• Bounding box coordinate data
────────
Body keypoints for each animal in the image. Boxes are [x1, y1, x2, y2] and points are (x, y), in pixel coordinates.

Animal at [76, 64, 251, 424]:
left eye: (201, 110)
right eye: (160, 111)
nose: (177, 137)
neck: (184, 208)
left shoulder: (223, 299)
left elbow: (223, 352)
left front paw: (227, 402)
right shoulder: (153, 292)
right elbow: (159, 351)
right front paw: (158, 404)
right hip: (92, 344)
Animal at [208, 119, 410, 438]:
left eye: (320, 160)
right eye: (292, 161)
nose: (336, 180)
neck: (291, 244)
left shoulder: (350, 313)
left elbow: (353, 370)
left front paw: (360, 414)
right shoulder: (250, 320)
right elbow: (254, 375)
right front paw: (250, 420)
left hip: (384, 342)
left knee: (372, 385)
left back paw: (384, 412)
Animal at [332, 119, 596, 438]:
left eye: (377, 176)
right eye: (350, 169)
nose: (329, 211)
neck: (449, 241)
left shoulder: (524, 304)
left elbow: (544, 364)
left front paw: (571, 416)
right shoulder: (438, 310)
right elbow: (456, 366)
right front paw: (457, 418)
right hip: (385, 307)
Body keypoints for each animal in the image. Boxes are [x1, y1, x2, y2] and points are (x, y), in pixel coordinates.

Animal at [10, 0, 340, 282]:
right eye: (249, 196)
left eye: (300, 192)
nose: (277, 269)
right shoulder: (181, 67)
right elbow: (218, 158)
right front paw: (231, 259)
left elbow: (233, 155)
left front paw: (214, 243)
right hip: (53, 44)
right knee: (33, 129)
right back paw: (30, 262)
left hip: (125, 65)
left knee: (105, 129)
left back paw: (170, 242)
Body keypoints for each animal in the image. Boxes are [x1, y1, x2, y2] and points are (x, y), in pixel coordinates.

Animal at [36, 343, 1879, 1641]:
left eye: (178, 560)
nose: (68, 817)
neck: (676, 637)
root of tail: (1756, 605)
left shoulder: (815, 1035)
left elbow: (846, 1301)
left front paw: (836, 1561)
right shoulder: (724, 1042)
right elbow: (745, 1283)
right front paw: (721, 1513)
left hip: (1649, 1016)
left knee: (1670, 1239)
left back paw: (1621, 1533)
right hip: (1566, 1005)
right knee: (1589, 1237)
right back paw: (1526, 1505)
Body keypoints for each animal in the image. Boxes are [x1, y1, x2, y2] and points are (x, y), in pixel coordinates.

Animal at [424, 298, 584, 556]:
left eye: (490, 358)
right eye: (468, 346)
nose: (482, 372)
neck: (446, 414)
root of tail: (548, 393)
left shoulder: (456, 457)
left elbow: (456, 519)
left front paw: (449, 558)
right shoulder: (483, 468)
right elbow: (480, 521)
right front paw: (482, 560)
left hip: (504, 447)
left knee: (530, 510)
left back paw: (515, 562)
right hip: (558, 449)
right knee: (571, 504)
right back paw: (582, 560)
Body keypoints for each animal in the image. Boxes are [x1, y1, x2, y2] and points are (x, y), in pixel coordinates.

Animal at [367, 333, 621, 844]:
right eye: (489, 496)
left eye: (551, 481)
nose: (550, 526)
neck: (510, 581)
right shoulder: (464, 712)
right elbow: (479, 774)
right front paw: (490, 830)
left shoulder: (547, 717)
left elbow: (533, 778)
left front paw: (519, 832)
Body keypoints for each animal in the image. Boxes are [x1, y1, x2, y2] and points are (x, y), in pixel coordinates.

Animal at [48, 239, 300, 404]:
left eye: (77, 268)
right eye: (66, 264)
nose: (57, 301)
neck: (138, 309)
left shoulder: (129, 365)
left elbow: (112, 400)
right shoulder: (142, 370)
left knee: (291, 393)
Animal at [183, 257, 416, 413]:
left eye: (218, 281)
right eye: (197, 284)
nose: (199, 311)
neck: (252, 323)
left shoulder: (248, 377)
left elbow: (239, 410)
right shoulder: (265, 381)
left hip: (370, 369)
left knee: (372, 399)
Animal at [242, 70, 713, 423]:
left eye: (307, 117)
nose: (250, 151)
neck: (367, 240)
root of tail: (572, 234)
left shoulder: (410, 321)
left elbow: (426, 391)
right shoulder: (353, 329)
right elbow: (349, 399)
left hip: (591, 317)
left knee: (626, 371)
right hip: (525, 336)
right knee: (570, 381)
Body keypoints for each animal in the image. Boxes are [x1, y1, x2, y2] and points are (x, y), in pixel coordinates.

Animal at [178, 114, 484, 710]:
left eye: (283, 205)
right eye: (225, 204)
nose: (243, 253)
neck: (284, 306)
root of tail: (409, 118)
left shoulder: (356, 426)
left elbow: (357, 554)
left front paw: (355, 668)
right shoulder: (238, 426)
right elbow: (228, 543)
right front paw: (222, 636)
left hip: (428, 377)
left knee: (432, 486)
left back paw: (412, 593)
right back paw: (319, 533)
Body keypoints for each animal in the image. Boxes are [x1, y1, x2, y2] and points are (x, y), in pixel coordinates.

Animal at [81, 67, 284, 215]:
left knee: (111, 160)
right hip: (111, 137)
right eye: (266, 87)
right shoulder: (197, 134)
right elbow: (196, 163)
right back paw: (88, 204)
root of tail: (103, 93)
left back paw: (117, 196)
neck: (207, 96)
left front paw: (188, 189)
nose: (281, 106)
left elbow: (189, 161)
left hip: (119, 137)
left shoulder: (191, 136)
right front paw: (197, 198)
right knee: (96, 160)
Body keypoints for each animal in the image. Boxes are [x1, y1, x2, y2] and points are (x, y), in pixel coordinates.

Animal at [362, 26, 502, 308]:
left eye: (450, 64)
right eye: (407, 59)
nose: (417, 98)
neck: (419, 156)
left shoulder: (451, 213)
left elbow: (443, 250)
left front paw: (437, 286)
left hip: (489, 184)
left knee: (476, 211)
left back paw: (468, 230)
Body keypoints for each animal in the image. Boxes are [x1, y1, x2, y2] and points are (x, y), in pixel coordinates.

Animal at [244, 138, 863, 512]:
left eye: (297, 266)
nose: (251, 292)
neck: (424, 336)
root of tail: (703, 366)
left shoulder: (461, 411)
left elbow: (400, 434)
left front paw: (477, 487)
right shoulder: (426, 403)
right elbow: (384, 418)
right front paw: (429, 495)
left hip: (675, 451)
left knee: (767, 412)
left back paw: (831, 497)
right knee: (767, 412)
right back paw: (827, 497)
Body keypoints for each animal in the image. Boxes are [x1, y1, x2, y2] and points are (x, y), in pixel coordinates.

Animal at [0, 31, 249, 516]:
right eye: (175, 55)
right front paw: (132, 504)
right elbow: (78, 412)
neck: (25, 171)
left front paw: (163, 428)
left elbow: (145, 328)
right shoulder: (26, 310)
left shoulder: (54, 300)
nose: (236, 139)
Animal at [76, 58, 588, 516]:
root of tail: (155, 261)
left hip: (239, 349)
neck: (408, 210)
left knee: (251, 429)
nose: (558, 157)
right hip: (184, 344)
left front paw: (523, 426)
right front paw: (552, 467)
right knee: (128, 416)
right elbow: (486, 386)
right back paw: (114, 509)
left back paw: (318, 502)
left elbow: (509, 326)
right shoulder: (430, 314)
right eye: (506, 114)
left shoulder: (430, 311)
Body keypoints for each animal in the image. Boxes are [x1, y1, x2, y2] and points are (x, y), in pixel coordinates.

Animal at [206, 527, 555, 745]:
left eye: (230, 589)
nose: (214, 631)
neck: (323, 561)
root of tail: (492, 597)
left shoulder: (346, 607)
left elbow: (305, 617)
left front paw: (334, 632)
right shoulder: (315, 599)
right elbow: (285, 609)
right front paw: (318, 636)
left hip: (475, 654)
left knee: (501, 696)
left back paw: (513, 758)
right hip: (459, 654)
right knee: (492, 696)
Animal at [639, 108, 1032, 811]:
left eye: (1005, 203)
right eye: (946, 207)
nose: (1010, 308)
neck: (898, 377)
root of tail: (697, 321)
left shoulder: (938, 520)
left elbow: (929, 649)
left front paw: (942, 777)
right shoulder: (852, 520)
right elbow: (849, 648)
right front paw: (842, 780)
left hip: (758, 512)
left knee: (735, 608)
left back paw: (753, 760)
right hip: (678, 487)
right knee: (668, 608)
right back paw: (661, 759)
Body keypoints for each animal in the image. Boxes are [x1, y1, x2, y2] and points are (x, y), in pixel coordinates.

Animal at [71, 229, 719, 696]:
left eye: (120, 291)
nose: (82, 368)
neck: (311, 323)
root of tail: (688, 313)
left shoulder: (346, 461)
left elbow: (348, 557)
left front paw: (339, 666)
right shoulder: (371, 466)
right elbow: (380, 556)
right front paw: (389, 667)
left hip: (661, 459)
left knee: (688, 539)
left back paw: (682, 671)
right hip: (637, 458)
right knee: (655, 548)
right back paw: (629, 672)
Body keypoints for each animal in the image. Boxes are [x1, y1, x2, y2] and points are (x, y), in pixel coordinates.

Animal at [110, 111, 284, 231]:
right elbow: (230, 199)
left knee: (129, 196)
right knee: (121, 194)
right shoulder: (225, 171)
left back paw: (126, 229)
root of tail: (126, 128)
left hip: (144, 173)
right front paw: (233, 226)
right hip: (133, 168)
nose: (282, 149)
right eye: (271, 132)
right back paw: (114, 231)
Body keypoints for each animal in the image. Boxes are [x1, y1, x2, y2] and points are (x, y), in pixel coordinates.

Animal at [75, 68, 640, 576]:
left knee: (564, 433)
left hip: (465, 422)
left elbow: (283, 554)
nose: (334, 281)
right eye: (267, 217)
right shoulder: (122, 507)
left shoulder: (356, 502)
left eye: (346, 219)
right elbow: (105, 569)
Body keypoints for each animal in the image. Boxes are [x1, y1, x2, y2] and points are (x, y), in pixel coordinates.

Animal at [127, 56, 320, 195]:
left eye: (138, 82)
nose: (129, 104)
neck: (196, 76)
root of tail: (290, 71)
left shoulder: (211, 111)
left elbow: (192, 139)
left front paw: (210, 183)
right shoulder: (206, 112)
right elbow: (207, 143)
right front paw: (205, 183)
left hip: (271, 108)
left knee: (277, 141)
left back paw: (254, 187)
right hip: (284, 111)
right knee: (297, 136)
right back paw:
────────
• Instructions to follow
In the entries above, restate word for word the lines between the one holding "right eye: (160, 111)" and the one holding "left shoulder: (524, 304)", inclusive, and nothing besides.

• Expected output
right eye: (160, 111)
nose: (177, 137)
neck: (184, 208)
left shoulder: (223, 299)
left elbow: (223, 352)
left front paw: (227, 402)
right shoulder: (153, 292)
right elbow: (159, 351)
right front paw: (158, 404)
right hip: (92, 344)
Animal at [208, 119, 410, 438]:
left eye: (320, 160)
right eye: (292, 161)
nose: (336, 180)
neck: (291, 244)
left shoulder: (350, 313)
left elbow: (353, 370)
left front paw: (360, 414)
right shoulder: (250, 320)
right elbow: (254, 375)
right front paw: (250, 420)
left hip: (384, 342)
left knee: (372, 385)
left back paw: (384, 412)
Animal at [332, 119, 596, 438]:
left eye: (377, 176)
right eye: (350, 169)
nose: (329, 211)
neck: (449, 241)
left shoulder: (524, 304)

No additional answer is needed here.